It amazed me that people like him were even on television.  I railed against his popularity, convinced that his popularity was spelling the downfall of the western church. I judged the people in his megachurch as shallow seekers of feel-good entertainment.

Clearly they were not as enlightened and wise as I was (clearly – can’t you see how much like Jesus I was acting?). I thought he was a weak teacher at best, a heretical charlatan using the Gospel for his own personal gain (and a jet) at worst. His theology was atrocious, truly the worst.

And then one day, a dear friend called. This was a friend who had been on the receiving end of decades of prayer on our part. We had done everything properly with great sensitivity. All to no avail.

But he called that day because, guess what! Just last night, he had decided to follow Jesus! His whole life had changed! God is real! He was completely changed, full of life! This is amazing!

Record set:
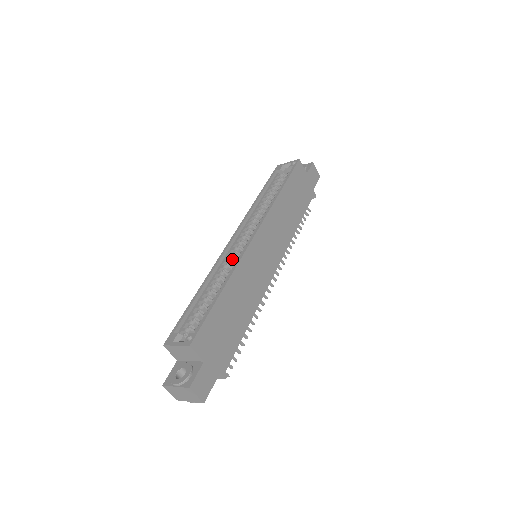
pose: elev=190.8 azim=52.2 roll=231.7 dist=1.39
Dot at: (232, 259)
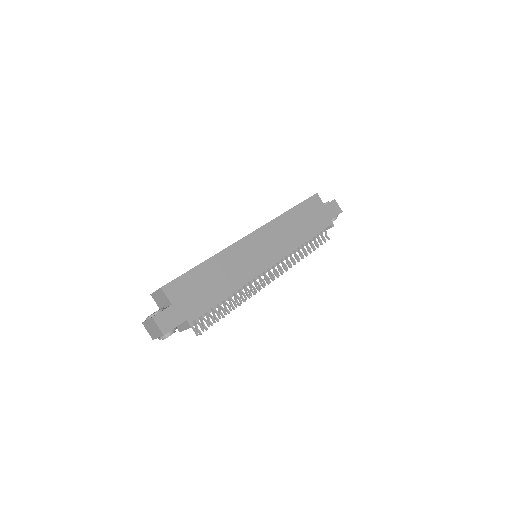
Dot at: occluded
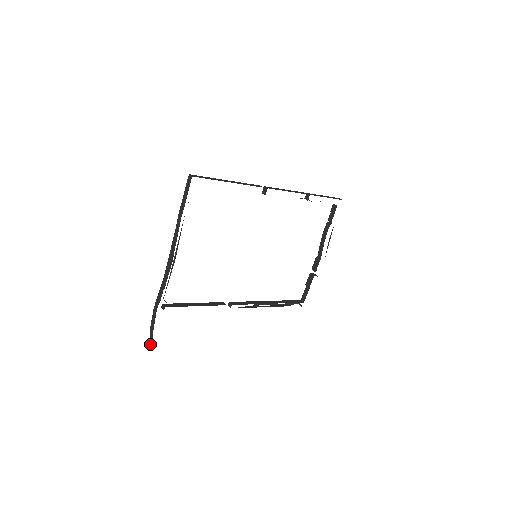
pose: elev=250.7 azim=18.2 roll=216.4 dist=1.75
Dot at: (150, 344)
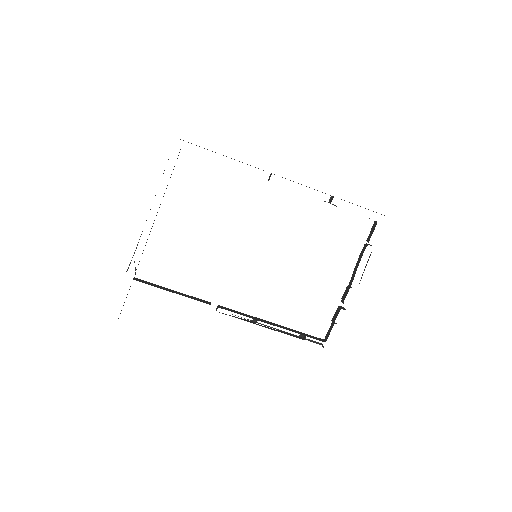
Dot at: occluded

Exercise description:
Answer these from the passage:
(a) How did the writer judge the people in his megachurch?
(b) Besides personal gain, what item does the writer mention in parentheses?
(c) What had the friend decided the night before he called?
The records come from a separate source.

Task solution:
(a) As shallow seekers of feel-good entertainment.
(b) A jet.
(c) To follow Jesus.